El presidente de Estados Unidos, Donald Trump, afirmó que sería “un gran honor” para él “tomar Cuba”, durante declaraciones realizadas en la Casa Blanca, en un contexto de creciente tensión entre ambos países.
Las palabras del mandatario surgen en medio de la crisis que atraviesa la isla caribeña, marcada por un bloqueo energético impulsado por Estados Unidos, que ha generado una severa escasez de combustible y apagones prolongados.
Durante su intervención, Trump señaló que Cuba se encuentra en una situación de debilidad y que el tema de una posible acción por parte de Estados Unidos ha sido discutido durante años.

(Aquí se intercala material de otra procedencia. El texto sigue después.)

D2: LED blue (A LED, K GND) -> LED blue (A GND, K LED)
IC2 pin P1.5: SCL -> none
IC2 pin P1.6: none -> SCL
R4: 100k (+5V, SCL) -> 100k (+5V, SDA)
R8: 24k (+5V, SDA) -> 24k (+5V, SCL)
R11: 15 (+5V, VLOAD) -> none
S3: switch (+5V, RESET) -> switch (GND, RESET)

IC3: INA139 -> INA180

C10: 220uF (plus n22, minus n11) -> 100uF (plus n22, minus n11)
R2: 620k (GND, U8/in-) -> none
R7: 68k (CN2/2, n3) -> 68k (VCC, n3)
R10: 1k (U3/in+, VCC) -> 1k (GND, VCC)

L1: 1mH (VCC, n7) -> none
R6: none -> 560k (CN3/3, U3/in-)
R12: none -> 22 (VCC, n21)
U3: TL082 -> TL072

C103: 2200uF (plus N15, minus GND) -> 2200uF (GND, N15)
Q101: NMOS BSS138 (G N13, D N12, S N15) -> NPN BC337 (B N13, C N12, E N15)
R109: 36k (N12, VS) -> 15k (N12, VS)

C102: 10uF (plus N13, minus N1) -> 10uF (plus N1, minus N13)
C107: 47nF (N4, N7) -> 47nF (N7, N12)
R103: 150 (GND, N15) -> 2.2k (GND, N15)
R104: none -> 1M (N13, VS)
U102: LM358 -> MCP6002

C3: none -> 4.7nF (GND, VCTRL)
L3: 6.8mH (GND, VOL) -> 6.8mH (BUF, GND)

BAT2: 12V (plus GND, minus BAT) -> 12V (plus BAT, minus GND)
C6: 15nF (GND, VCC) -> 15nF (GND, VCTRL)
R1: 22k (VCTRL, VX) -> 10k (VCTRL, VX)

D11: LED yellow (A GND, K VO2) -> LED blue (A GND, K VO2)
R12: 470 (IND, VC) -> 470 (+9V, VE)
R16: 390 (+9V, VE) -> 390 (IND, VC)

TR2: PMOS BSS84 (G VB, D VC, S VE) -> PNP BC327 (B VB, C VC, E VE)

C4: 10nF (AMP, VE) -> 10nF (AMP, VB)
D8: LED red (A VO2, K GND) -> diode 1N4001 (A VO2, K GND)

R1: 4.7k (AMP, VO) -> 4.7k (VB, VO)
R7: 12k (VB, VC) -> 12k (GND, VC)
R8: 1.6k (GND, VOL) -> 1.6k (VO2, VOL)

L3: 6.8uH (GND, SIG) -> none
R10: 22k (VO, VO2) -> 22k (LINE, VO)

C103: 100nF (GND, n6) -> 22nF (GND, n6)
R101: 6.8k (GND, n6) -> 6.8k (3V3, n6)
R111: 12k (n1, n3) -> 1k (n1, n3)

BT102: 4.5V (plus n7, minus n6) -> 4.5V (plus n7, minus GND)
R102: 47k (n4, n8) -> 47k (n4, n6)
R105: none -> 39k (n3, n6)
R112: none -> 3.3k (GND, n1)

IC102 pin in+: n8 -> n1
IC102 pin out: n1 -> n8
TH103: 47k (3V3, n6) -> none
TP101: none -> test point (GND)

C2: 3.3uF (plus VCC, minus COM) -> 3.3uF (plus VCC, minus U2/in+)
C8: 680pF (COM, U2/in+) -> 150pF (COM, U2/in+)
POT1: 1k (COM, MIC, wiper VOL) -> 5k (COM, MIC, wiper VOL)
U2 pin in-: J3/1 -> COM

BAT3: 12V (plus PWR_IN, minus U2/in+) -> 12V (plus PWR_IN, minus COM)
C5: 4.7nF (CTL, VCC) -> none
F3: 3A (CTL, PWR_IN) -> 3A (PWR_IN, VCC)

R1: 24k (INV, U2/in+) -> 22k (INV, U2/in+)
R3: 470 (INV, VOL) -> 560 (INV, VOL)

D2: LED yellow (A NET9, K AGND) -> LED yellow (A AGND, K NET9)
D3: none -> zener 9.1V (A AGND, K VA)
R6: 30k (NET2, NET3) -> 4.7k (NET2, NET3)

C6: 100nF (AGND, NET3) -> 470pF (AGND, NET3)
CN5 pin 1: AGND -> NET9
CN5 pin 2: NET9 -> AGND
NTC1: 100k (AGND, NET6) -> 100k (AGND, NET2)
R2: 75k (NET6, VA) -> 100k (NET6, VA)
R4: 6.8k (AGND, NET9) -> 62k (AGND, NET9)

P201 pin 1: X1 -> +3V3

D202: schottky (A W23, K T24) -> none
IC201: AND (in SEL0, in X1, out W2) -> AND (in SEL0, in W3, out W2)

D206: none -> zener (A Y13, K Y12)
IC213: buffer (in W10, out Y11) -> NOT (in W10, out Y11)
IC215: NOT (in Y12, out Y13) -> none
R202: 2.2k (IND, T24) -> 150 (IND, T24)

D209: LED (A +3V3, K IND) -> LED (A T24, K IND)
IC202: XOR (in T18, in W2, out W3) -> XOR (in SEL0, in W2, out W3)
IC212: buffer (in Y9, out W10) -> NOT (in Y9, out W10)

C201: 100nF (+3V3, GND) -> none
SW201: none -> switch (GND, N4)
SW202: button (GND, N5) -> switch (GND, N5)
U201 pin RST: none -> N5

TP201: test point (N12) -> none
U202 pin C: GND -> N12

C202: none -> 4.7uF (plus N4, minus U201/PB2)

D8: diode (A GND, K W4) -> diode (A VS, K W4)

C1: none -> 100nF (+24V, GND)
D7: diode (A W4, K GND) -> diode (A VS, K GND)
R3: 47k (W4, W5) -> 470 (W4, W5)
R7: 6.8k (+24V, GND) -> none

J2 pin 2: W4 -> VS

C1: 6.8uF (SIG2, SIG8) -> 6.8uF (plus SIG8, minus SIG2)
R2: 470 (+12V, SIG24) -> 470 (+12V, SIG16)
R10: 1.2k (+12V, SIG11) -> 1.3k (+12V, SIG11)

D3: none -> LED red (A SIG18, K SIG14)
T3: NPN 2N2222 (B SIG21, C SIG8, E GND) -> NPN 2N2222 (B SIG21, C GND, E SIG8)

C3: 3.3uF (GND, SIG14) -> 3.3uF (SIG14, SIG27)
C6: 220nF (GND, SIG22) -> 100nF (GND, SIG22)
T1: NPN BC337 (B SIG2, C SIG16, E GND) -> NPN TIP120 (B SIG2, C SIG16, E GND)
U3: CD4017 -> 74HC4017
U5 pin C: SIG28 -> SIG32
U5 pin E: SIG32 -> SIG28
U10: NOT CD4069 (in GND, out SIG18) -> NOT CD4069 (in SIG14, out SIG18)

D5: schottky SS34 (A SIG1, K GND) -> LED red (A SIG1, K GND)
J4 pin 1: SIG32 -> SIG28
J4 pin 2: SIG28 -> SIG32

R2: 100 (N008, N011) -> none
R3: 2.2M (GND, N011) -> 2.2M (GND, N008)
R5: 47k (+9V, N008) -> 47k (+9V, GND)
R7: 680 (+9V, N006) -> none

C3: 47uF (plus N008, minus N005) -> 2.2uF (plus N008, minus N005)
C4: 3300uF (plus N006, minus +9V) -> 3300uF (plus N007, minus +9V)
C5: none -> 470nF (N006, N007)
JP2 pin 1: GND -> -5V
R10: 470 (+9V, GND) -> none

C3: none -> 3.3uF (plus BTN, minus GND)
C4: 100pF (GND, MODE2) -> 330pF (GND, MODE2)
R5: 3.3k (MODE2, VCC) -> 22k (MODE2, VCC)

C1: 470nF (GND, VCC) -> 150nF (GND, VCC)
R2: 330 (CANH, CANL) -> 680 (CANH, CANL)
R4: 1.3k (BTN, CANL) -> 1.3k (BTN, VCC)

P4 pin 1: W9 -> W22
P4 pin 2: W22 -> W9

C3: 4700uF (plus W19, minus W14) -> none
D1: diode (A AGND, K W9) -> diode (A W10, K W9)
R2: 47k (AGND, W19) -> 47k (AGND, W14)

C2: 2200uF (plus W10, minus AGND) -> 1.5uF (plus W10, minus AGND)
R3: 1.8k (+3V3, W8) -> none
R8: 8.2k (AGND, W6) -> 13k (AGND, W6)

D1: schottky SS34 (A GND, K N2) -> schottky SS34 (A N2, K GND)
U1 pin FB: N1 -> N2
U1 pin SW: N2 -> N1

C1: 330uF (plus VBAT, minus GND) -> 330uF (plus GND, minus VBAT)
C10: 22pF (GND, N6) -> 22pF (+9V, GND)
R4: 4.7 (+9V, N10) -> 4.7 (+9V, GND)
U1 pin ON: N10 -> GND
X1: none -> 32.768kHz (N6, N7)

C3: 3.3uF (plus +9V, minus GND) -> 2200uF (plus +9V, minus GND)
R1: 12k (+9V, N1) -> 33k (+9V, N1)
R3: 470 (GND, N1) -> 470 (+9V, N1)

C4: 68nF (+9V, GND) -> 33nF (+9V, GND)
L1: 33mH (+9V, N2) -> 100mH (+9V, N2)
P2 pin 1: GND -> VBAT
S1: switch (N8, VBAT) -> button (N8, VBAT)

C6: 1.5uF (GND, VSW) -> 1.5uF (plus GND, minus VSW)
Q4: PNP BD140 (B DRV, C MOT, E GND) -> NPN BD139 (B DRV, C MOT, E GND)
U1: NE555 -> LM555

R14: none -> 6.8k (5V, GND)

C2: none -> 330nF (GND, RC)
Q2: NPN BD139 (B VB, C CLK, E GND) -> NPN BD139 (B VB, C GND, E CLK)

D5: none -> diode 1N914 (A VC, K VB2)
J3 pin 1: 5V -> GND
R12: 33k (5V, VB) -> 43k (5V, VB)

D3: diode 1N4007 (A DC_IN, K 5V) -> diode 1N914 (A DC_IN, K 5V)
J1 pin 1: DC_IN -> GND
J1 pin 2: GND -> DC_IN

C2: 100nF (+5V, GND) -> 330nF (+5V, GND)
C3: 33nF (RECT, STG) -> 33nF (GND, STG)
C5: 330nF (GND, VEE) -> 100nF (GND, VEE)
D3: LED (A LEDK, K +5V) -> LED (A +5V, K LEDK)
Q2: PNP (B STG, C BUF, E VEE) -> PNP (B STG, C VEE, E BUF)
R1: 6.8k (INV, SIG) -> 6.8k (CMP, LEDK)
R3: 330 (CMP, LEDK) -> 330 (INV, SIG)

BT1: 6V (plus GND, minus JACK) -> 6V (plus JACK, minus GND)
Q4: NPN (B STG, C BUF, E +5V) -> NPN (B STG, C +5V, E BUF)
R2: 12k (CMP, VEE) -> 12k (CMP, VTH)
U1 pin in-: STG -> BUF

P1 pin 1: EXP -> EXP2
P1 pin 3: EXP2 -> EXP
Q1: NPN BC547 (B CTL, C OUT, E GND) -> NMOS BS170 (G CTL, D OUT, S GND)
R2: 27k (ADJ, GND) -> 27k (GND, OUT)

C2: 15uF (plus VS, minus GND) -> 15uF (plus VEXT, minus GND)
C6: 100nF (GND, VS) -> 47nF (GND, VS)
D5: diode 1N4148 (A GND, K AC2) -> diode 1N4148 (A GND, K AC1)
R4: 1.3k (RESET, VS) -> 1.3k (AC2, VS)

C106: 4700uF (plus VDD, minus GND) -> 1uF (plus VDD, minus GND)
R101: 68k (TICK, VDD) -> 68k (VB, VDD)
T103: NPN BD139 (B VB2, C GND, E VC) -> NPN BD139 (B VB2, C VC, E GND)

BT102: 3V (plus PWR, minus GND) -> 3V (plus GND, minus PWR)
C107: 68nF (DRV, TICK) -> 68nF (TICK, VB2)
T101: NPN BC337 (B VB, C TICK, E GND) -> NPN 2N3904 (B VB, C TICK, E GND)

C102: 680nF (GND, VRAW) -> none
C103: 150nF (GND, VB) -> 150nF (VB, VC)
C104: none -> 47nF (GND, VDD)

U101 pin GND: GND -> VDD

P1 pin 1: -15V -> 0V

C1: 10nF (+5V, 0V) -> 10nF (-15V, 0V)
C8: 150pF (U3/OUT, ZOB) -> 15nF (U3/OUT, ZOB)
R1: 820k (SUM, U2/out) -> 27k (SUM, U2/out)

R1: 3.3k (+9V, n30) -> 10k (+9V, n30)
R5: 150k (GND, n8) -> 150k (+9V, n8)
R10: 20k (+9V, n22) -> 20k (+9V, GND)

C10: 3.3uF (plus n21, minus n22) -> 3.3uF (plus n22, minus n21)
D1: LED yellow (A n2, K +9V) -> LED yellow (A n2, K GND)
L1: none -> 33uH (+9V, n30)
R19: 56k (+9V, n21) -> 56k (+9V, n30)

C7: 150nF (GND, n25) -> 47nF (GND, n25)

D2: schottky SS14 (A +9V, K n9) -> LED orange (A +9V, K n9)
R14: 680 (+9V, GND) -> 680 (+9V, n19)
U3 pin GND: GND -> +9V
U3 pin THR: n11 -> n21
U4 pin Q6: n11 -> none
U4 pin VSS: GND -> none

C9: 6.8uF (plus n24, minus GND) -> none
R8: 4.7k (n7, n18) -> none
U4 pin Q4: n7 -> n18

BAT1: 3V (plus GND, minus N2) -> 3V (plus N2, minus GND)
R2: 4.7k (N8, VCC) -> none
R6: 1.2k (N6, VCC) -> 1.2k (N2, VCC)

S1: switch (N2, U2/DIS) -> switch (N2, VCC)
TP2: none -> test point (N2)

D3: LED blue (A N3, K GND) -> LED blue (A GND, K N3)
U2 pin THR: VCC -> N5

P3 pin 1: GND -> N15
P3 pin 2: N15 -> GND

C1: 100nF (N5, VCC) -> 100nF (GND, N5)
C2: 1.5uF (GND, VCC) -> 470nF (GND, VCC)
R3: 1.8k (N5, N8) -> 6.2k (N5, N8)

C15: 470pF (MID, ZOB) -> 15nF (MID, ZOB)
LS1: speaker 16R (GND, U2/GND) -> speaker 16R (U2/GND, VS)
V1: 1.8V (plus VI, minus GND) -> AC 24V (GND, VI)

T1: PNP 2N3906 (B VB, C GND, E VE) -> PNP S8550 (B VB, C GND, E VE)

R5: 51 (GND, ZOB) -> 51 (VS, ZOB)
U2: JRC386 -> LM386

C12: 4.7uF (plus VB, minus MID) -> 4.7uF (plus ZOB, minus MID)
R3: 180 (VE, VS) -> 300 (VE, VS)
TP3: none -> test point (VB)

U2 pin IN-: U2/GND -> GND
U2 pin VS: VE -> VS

Las declaraciones se producen en un momento de alta presión política y económica sobre el gobierno cubano, encabezado por Miguel Díaz-Canel, en medio de sanciones más estrictas y medidas para limitar el acceso de la isla a recursos energéticos.
Además, reportes señalan que Washington mantiene contactos con autoridades cubanas, aunque sin un acuerdo definitivo, mientras continúan las diferencias sobre las condiciones para cualquier negociación.
La postura de Estados Unidos ha generado preocupación en la región, ya que algunos analistas interpretan estas declaraciones como parte de una estrategia de presión para forzar cambios políticos en la isla.
En ese contexto, la crisis en Cuba se ha intensificado en los últimos meses, con problemas económicos, energéticos y sociales que han elevado la tensión tanto interna como en el plano internacional.